Demand Selection and Assignment Problems in Supply Chain Planning

Published Online:https://doi.org/10.1287/educ.1053.0014

Abstract

Effective demand planning has recently become recognized as an important source of competitive advantage from both marketing and operations perspectives. The operations literature has often focused on pricing (revenue management) and information-based approaches (e.g., improved forecasting, mechanisms to elicit advance demand information) for integrated demand and production management. We can think of pricing, for example, as an implicit demand selection mechanism that determines the scope and scale of demands a supplier will ultimately serve, and that therefore drives the production requirements (as well as costs and revenues) that the supplier will face. In contrast, a variety of planning and design contexts involve a supplier or supply chain stage explicitly selecting a subset of demands from a collection of potential downstream demand sources.
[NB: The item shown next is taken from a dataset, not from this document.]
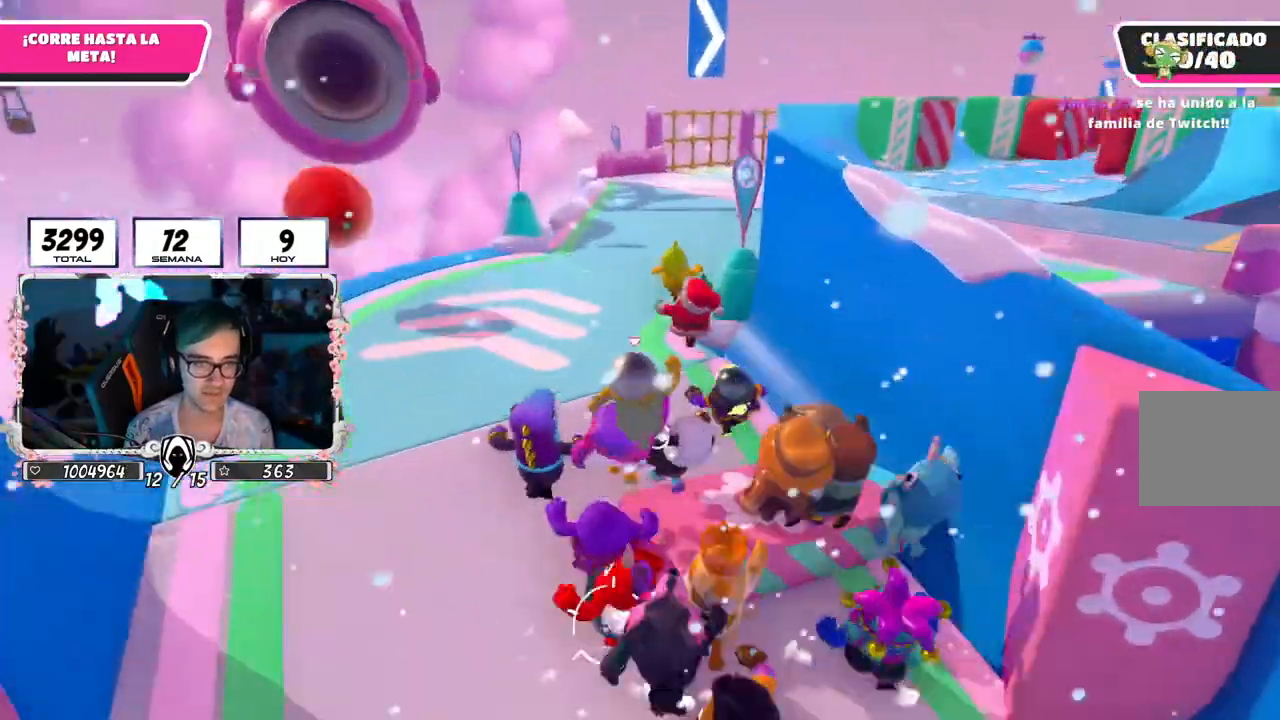
{"buttons": [], "left_stick": "up", "right_stick": "center", "events": []}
Such decisions on the demands a supply chain stage will serve may arise out of necessity (due to supply capacity limits), may be based strictly on economic considerations, or may be a component of the (assignment) decisions in a larger supply chain network design problem. Incorporating such dimensions of demand selection flexibility within supply chain planning models allows a supplier to best match available resources with downstream requirements, which can create opportunities for enhancing profitability. This chapter discusses a class of optimization models for addressing varying degrees of demand selection flexibility in integrated production and demand planning.